** Opening Working data block **

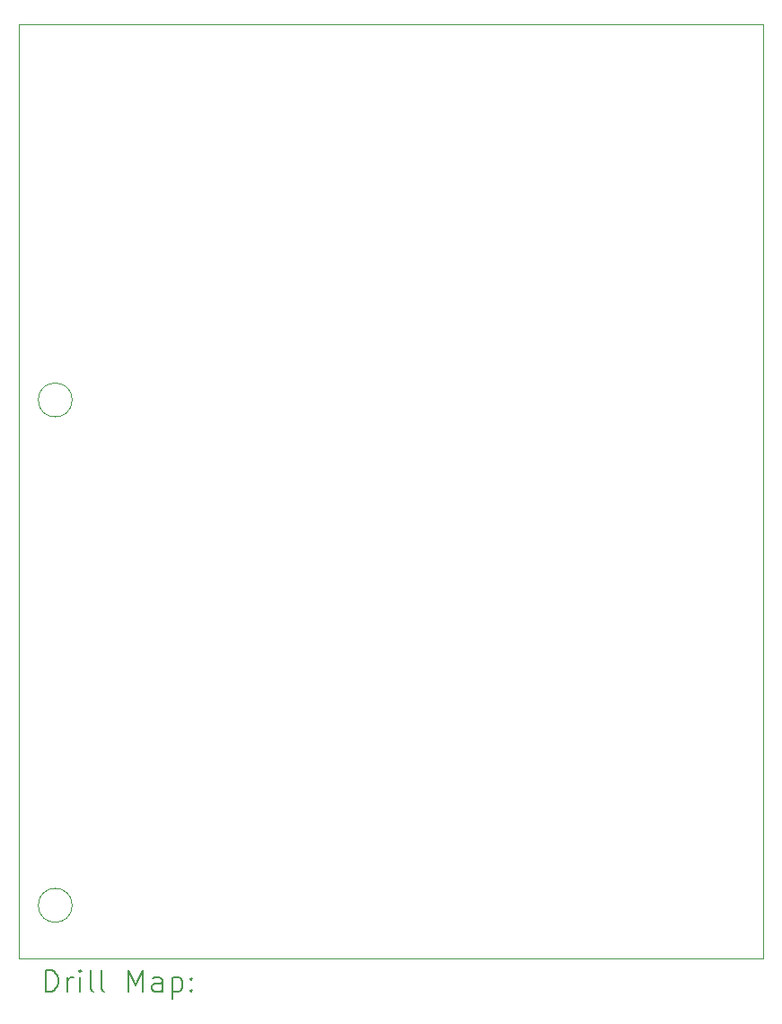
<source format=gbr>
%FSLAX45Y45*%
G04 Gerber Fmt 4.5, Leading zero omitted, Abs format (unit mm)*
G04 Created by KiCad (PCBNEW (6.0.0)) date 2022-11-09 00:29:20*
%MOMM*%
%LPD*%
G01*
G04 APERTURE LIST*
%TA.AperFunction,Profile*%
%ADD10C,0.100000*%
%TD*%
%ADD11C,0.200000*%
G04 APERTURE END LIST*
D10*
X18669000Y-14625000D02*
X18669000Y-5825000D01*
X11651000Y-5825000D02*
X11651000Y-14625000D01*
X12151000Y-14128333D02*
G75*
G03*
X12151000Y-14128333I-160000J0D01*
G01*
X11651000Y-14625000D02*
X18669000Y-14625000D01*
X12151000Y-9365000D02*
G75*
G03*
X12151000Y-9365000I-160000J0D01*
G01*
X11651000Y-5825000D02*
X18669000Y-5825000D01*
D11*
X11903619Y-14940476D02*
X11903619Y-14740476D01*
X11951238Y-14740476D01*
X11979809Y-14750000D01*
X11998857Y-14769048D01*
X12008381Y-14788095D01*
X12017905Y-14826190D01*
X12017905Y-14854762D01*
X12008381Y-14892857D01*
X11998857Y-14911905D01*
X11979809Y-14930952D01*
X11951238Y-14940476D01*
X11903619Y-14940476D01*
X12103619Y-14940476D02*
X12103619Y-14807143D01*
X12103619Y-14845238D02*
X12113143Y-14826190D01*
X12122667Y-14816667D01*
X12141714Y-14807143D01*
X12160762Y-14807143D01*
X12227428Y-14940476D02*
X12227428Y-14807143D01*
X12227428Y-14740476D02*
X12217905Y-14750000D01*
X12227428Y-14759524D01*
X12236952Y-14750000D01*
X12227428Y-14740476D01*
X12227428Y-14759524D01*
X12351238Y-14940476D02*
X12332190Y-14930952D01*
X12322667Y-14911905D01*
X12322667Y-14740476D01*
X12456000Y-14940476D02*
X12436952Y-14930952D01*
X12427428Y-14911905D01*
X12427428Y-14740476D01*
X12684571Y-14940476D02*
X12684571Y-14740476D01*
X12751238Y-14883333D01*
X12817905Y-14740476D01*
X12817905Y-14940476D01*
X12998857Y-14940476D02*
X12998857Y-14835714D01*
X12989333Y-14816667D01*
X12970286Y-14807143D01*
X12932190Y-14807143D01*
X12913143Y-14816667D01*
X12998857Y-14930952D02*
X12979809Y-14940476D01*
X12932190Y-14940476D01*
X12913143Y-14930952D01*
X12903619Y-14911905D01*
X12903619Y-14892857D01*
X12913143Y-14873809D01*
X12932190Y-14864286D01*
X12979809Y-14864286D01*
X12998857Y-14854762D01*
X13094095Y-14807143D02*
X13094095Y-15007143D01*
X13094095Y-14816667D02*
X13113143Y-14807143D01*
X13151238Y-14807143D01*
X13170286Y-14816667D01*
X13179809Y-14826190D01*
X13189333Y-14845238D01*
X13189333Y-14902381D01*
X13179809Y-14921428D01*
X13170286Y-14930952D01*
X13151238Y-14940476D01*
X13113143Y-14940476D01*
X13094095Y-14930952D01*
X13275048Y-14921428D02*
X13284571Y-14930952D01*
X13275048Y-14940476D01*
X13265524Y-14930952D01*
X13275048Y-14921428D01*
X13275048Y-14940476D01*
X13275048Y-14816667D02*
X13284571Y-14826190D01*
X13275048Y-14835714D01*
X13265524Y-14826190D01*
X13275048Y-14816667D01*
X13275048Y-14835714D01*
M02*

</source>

** Closing Working data block **
** Opening Working data block **

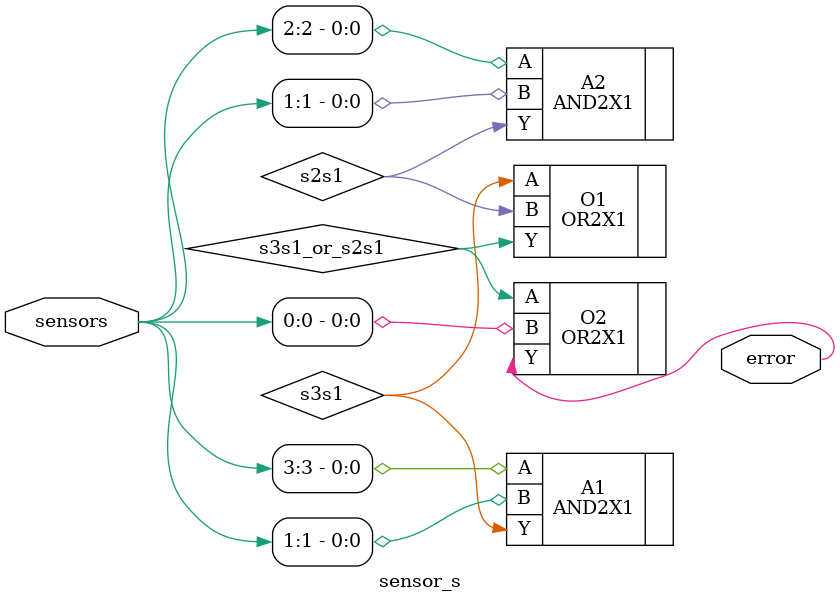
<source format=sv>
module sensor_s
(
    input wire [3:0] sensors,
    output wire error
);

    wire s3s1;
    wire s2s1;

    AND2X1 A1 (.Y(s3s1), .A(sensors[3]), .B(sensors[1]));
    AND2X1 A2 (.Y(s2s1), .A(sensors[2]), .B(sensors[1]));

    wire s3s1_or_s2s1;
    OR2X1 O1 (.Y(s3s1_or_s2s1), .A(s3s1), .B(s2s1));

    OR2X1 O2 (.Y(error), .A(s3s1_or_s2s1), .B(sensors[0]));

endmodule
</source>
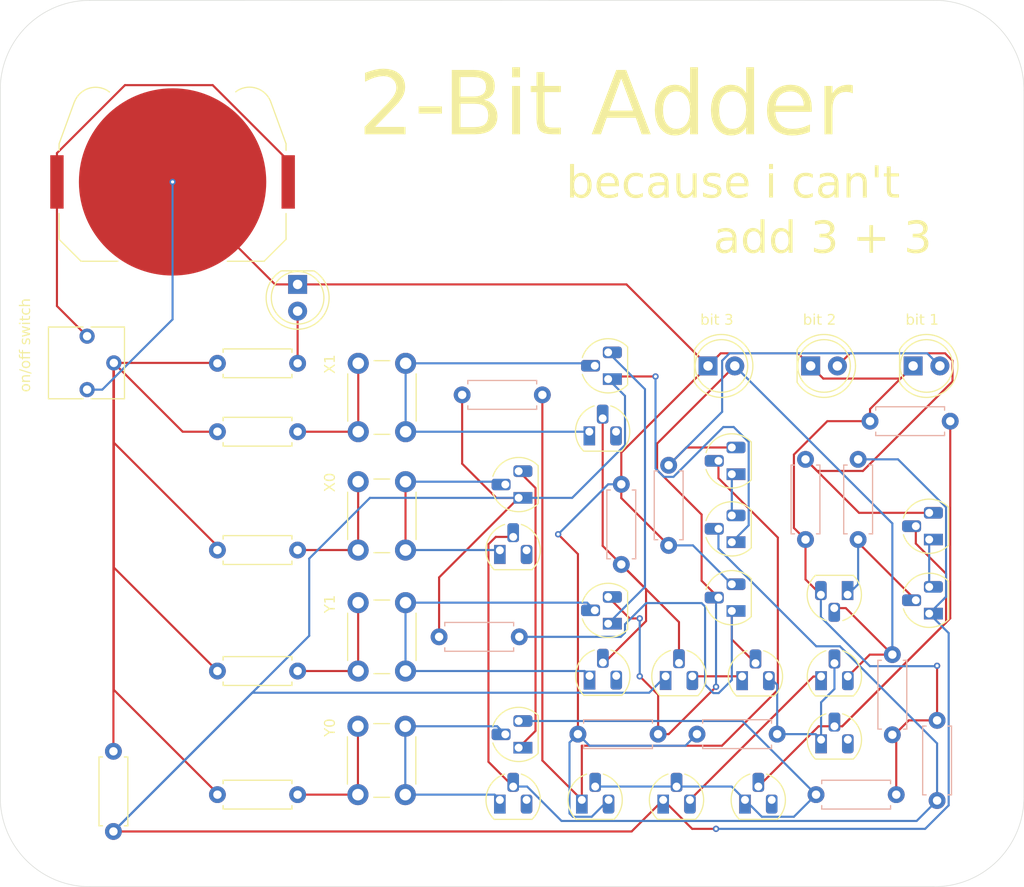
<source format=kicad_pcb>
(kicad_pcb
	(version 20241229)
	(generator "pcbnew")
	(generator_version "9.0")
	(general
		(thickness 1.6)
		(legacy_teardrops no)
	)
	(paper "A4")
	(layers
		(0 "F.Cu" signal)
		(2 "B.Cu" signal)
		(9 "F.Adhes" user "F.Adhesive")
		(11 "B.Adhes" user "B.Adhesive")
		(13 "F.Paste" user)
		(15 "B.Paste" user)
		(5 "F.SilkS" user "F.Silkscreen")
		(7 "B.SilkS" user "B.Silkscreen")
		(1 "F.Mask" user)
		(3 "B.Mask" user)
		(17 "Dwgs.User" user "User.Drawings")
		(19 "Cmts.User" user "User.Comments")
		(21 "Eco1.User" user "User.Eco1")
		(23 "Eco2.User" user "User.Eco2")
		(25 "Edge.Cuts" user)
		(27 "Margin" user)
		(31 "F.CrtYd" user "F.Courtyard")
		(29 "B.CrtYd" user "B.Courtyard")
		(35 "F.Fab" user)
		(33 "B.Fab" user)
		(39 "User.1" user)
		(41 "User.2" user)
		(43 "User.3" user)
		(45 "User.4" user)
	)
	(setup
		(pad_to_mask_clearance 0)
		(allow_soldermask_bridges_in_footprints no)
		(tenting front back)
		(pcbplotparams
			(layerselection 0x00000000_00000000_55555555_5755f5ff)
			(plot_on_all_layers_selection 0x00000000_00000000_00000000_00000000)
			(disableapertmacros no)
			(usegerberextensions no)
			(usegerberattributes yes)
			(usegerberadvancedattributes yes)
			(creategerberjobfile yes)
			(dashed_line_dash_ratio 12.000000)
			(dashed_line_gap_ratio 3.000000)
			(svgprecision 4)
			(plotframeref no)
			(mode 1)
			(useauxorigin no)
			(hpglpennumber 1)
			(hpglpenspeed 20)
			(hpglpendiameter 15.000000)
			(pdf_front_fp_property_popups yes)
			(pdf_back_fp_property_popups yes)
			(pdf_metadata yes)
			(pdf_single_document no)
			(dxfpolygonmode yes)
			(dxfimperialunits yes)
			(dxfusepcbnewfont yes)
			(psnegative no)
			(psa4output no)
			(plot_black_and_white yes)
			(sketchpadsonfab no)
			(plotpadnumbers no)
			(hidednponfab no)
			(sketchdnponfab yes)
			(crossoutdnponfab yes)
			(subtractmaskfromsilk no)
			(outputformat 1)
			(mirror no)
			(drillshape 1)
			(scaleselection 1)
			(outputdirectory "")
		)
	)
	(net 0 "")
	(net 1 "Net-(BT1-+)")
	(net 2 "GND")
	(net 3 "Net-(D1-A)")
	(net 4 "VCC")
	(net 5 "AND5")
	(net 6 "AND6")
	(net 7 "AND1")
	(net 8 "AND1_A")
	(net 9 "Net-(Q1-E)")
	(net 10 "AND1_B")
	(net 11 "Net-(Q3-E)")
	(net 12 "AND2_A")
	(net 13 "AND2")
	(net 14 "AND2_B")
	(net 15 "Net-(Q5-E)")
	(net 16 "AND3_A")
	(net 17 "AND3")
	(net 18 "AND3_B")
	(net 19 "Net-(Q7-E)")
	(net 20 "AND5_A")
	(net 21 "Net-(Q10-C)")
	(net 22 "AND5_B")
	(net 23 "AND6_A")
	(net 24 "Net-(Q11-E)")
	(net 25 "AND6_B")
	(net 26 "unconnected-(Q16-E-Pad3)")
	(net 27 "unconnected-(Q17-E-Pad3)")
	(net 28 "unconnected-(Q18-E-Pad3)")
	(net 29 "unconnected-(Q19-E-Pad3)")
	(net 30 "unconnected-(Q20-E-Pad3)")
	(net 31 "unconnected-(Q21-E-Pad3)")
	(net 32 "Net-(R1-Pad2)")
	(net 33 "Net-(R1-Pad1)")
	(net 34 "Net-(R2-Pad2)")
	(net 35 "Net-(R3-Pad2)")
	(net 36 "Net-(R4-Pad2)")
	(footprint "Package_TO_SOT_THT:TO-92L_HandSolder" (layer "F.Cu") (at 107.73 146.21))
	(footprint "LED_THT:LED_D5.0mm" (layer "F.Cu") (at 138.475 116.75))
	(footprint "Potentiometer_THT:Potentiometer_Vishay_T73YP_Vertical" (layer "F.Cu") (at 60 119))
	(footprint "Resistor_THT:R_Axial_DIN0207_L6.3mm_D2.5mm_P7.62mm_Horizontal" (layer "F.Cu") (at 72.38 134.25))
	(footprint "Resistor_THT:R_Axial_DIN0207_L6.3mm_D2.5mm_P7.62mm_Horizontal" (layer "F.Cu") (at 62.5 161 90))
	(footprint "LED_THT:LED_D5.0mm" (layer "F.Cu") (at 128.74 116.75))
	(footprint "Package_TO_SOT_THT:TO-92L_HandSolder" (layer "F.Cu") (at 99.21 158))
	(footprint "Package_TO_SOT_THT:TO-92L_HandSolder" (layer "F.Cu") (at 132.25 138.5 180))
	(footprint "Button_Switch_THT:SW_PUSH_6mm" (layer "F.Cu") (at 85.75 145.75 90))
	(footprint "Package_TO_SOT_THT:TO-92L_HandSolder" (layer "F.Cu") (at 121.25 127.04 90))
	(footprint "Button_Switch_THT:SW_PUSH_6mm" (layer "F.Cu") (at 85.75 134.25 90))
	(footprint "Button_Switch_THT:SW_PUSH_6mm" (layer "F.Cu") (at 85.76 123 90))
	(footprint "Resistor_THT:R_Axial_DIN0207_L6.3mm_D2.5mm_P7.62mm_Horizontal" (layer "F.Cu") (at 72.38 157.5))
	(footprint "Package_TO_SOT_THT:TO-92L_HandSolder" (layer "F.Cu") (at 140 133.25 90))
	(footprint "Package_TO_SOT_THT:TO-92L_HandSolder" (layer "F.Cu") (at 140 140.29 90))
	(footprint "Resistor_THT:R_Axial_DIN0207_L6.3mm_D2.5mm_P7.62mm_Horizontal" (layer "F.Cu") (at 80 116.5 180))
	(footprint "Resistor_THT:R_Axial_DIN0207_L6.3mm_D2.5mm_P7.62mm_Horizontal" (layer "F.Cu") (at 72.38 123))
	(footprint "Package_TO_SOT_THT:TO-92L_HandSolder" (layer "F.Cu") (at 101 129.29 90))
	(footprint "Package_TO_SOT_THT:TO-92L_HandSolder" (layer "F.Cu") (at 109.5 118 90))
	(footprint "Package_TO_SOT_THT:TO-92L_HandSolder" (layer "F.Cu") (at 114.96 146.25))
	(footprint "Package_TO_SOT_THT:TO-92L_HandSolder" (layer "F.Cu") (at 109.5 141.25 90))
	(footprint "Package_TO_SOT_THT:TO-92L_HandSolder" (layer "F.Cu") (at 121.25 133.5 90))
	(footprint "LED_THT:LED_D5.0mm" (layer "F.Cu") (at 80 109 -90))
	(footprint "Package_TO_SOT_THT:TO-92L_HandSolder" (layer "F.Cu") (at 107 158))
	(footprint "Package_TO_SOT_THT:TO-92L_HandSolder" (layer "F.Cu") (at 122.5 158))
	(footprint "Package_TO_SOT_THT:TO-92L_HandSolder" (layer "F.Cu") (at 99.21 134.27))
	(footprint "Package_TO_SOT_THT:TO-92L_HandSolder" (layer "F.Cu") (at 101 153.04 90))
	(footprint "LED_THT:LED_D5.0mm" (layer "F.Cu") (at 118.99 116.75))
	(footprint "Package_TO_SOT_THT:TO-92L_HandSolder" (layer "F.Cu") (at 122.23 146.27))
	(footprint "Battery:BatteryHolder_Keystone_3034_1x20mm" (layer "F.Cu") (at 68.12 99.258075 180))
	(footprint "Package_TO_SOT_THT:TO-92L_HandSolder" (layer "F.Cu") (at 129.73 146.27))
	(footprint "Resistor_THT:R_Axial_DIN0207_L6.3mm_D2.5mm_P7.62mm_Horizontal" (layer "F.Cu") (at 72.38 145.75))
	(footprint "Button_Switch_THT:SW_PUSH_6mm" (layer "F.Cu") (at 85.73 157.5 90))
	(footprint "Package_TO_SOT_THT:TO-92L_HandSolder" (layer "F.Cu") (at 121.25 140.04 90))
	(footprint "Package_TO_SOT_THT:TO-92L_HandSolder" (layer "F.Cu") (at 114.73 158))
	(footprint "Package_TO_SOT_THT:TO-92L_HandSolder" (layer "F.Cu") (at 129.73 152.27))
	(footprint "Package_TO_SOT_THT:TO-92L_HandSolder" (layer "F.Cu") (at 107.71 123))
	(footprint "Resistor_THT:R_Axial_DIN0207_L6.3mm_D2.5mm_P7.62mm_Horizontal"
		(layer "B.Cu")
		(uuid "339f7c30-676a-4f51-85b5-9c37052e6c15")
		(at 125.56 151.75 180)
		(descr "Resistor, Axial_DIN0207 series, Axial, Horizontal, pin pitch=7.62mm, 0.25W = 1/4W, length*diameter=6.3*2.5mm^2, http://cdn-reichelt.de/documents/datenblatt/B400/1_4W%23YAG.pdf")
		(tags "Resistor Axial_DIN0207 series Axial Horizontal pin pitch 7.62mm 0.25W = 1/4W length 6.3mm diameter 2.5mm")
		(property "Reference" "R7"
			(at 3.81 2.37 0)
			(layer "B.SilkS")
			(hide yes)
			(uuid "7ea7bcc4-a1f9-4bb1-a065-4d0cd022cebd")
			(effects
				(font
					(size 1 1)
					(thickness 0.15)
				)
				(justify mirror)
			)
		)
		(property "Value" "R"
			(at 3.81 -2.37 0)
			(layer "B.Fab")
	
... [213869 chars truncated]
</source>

** Closing Working data block **

● **Directions**: Where the listing above reaches the line that contains "<source format=gbr>", start retyping, and finish with the line that contains "X13094095Y-14816667D02*"; reproduce those lines exactly and no others.

● **Exercise output**:
<source format=gbr>
%FSLAX45Y45*%
G04 Gerber Fmt 4.5, Leading zero omitted, Abs format (unit mm)*
G04 Created by KiCad (PCBNEW (6.0.0)) date 2022-11-09 00:29:20*
%MOMM*%
%LPD*%
G01*
G04 APERTURE LIST*
%TA.AperFunction,Profile*%
%ADD10C,0.100000*%
%TD*%
%ADD11C,0.200000*%
G04 APERTURE END LIST*
D10*
X18669000Y-14625000D02*
X18669000Y-5825000D01*
X11651000Y-5825000D02*
X11651000Y-14625000D01*
X12151000Y-14128333D02*
G75*
G03*
X12151000Y-14128333I-160000J0D01*
G01*
X11651000Y-14625000D02*
X18669000Y-14625000D01*
X12151000Y-9365000D02*
G75*
G03*
X12151000Y-9365000I-160000J0D01*
G01*
X11651000Y-5825000D02*
X18669000Y-5825000D01*
D11*
X11903619Y-14940476D02*
X11903619Y-14740476D01*
X11951238Y-14740476D01*
X11979809Y-14750000D01*
X11998857Y-14769048D01*
X12008381Y-14788095D01*
X12017905Y-14826190D01*
X12017905Y-14854762D01*
X12008381Y-14892857D01*
X11998857Y-14911905D01*
X11979809Y-14930952D01*
X11951238Y-14940476D01*
X11903619Y-14940476D01*
X12103619Y-14940476D02*
X12103619Y-14807143D01*
X12103619Y-14845238D02*
X12113143Y-14826190D01*
X12122667Y-14816667D01*
X12141714Y-14807143D01*
X12160762Y-14807143D01*
X12227428Y-14940476D02*
X12227428Y-14807143D01*
X12227428Y-14740476D02*
X12217905Y-14750000D01*
X12227428Y-14759524D01*
X12236952Y-14750000D01*
X12227428Y-14740476D01*
X12227428Y-14759524D01*
X12351238Y-14940476D02*
X12332190Y-14930952D01*
X12322667Y-14911905D01*
X12322667Y-14740476D01*
X12456000Y-14940476D02*
X12436952Y-14930952D01*
X12427428Y-14911905D01*
X12427428Y-14740476D01*
X12684571Y-14940476D02*
X12684571Y-14740476D01*
X12751238Y-14883333D01*
X12817905Y-14740476D01*
X12817905Y-14940476D01*
X12998857Y-14940476D02*
X12998857Y-14835714D01*
X12989333Y-14816667D01*
X12970286Y-14807143D01*
X12932190Y-14807143D01*
X12913143Y-14816667D01*
X12998857Y-14930952D02*
X12979809Y-14940476D01*
X12932190Y-14940476D01*
X12913143Y-14930952D01*
X12903619Y-14911905D01*
X12903619Y-14892857D01*
X12913143Y-14873809D01*
X12932190Y-14864286D01*
X12979809Y-14864286D01*
X12998857Y-14854762D01*
X13094095Y-14807143D02*
X13094095Y-15007143D01*
X13094095Y-14816667D02*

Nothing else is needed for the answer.